Les concessionnaires authentifient les chèques certifiés

Cette certification se veut un gage formel de la banque de la disponibilité de la somme inscrite sur le chèque certifié dans le compte du client. Pour cause, des chèques sans provision pouvaient bien atterrir dans leur comptabilité.
Dès la généralisation, en septembre 2015, du payement par chèques, les concessionnaires sont passés à l’action et ont affiché, à travers toutes leurs succursales et leurs agents de distribution, l’interdiction de payement par espèces. Ainsi, les commerciaux ont été instruits à fournir la liste des banques domiciliataires aux clients pour payer leurs véhicules, en contrepartie d’un chèque certifié.
Durant la période allant de septembre à fin décembre 2015, les concessionnaires acceptaient les chèques certifiés sans aucune contrainte.

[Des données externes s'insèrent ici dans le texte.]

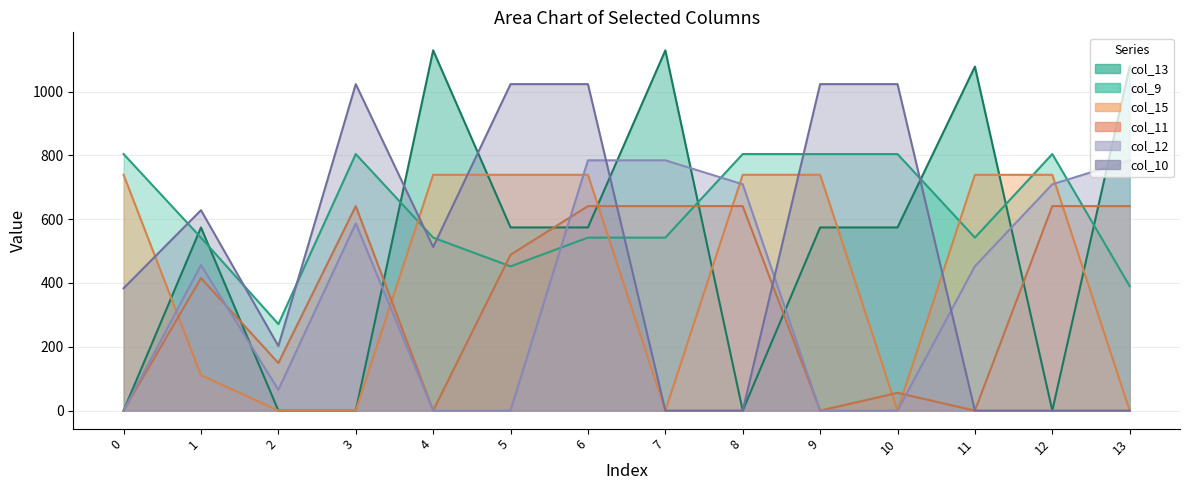

What is the difference between the col_9_line values at 4 and 0?

261.9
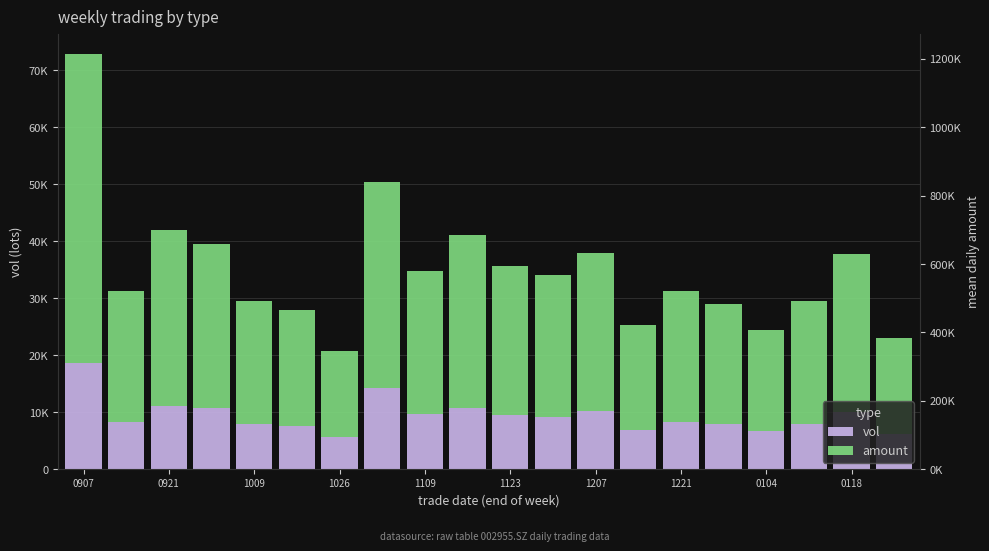

How many values in the amount series are below 25063?

10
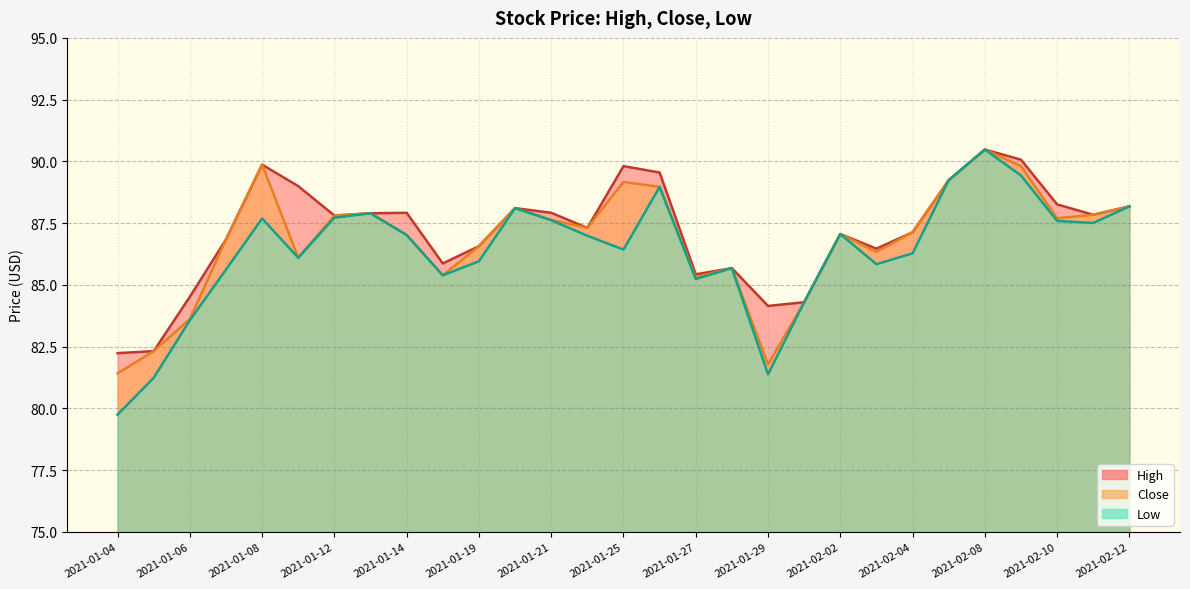

Reading left to right, list all the values displayed in this chart.

High: 82.2	82.3	84.5	86.8	89.9	89.0	87.8	87.9	87.9	85.9	86.6	88.1	87.9	87.3	89.8	89.6	85.4	85.7	84.2	84.3	87.1	86.5	87.1	89.2	90.5	90.1	88.3	87.8	88.2
Close: 81.4	82.3	83.6	86.8	89.9	86.1	87.8	87.9	87.0	85.4	86.6	88.1	87.6	87.3	89.2	89.0	85.3	85.7	81.8	84.3	87.1	86.3	87.1	89.2	90.5	89.8	87.7	87.8	88.2
Low: 79.8	81.2	83.6	85.6	87.7	86.1	87.7	87.9	87.0	85.4	86.0	88.1	87.6	87.0	86.4	89.0	85.2	85.7	81.4	84.3	87.1	85.8	86.3	89.2	90.5	89.4	87.6	87.5	88.2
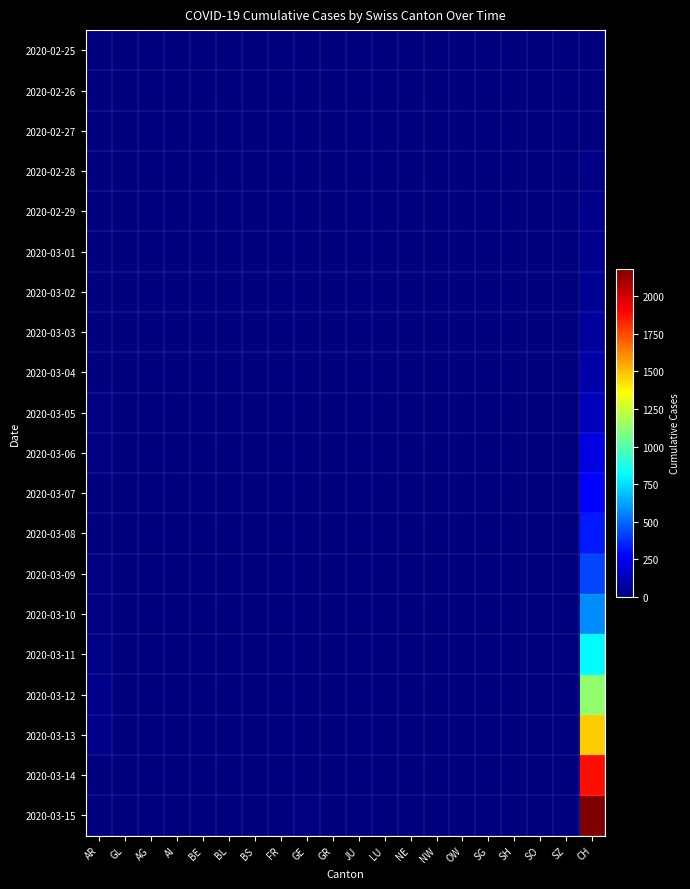

Between FR and OW, which is larger?

FR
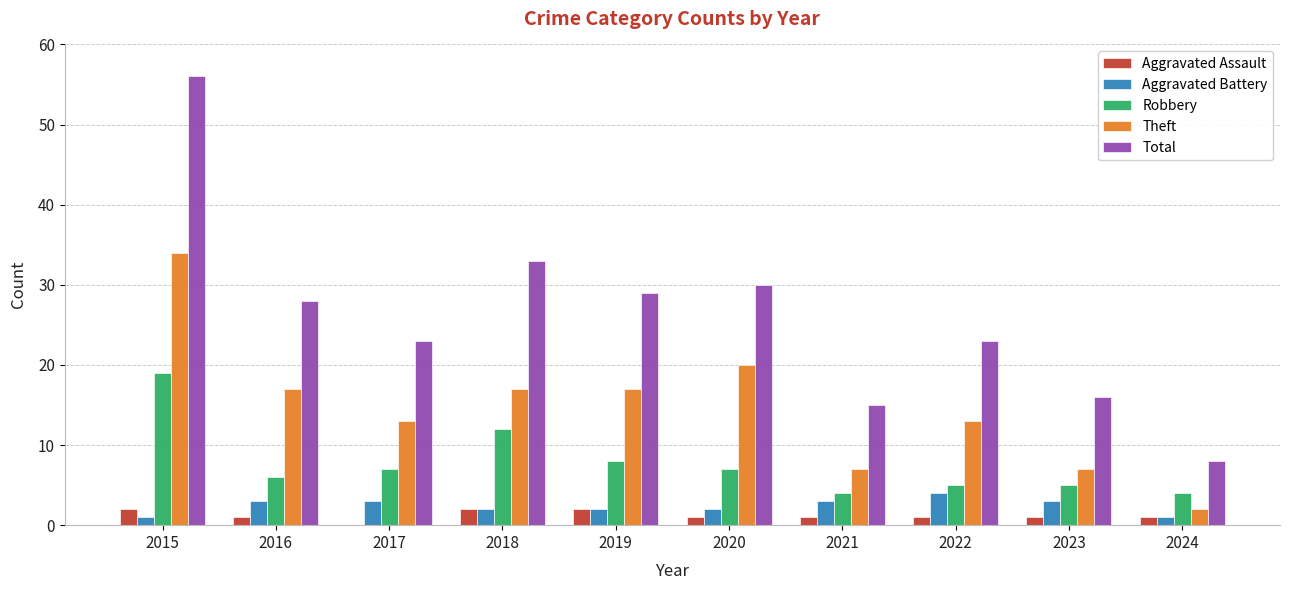

Reading left to right, what are all the values shown in this chart?

Aggravated Assault: 2	1	0	2	2	1	1	1	1	1
Aggravated Battery: 1	3	3	2	2	2	3	4	3	1
Robbery: 19	6	7	12	8	7	4	5	5	4
Theft: 34	17	13	17	17	20	7	13	7	2
Total: 56	28	23	33	29	30	15	23	16	8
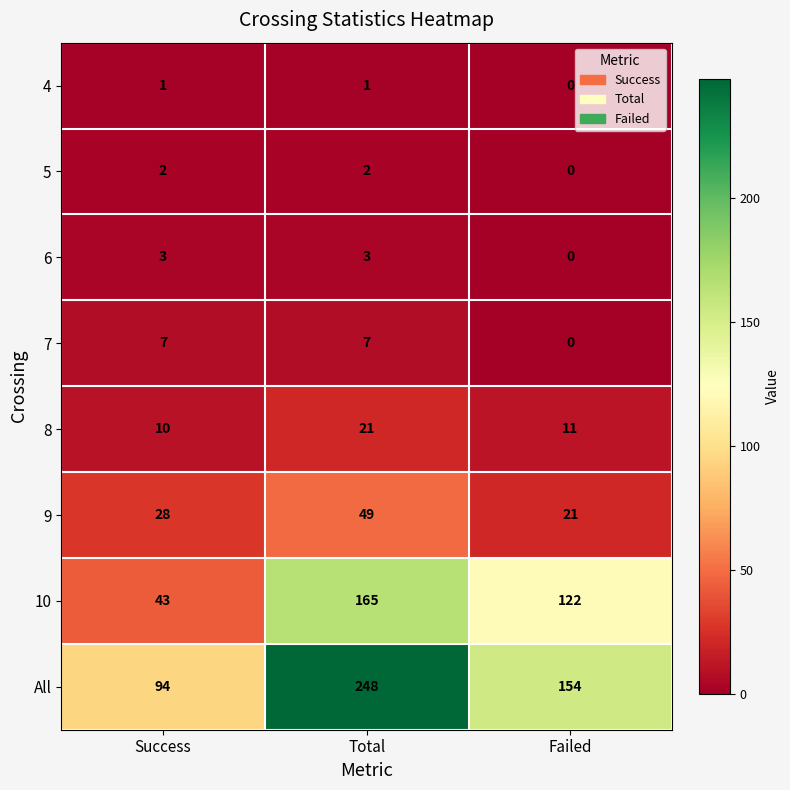

What is the difference between the maximum and minimum values in the 9 series?

28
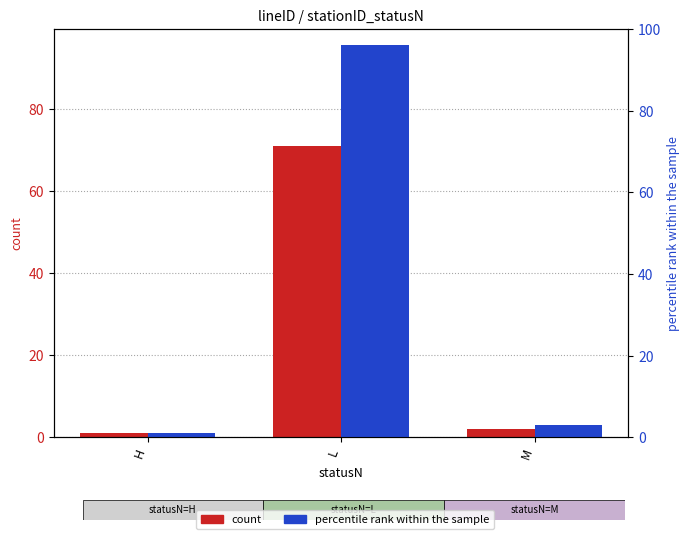

Where does the percentile rank within the sample series first go above 3?

L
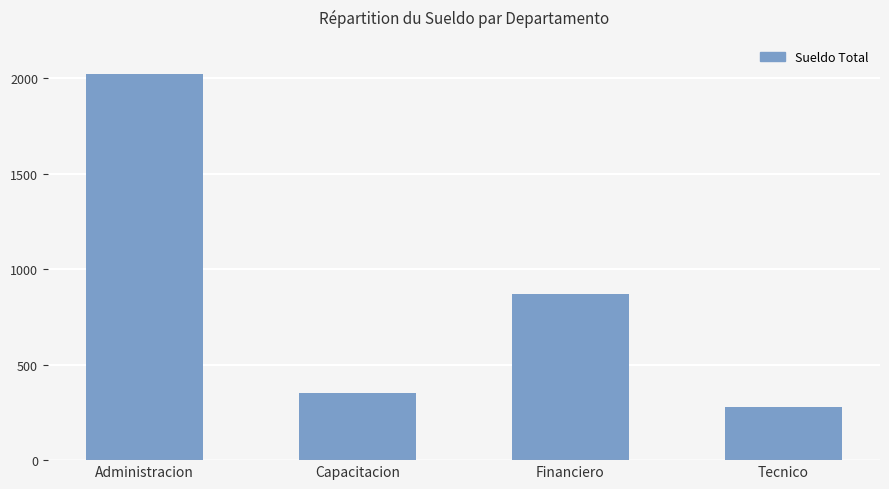

Between Tecnico and Financiero, which is larger?

Financiero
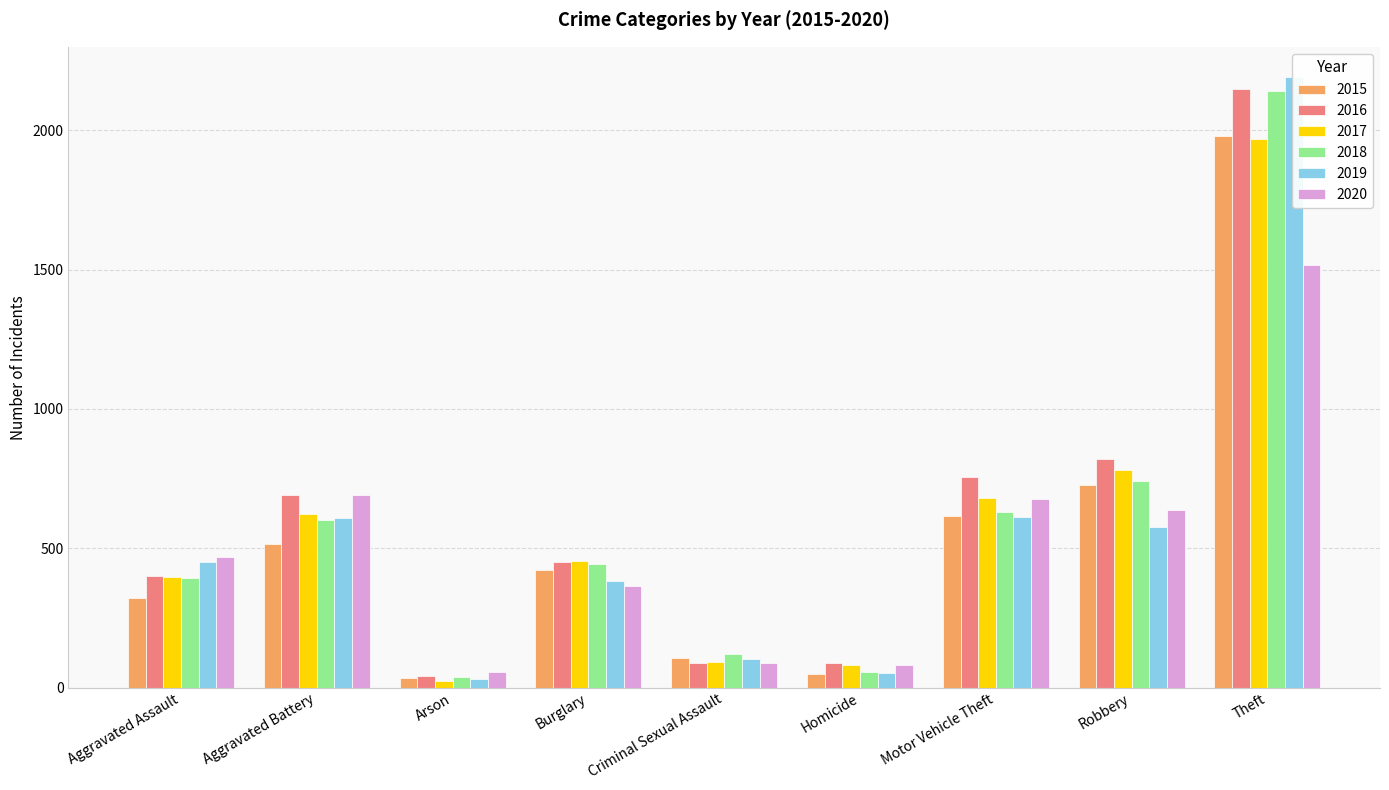

How many bars are there in total?

54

Les recouvrements faisant défaut, en plus de la lenteur de certaines banques non domiciliataires à transférer dans les délais les versements dans les comptes des concessionnaires, mais aussi l’usage de faux qui planait à l’époque sur les sceaux de l’État, les représentants des marques étrangères accusent réception des chèques certifiés, mais ne livrent pas immédiatement les véhicules aux acquéreurs. Encore une fois, les concessionnaires ont instruit leurs commerciaux d’expliquer aux clients qu’ils doivent prendre leur mal en patience pour se faire livrer et attendre l’authentification de leurs chèques certifiés.
Une procédure qui dure entre 7 et 15 jours, selon les banques et les chargés des recouvrements auprès des concessionnaires automobiles. Ainsi, et à ce jour, les concessionnaires automobiles continuent d’authentifier les chèques certifiés, synonyme d’une crise de confiance entre les opérateurs économiques et les institutions financières en mal de moderniser leurs systèmes et les mécanismes de payement.
Et si durant la période allant de septembre 2015 à janvier 2016, les concessionnaires acceptaient des versements pour les véhicules de moins de 1 million de dinars, il est clair qu’aujourd’hui, “crise automobile” et dévaluation du dinar obligent, aucun versement liquide n’est toléré, sachant qu’aucun véhicule neuf n’est au-dessous de la bagatelle de 1 500 000 DA.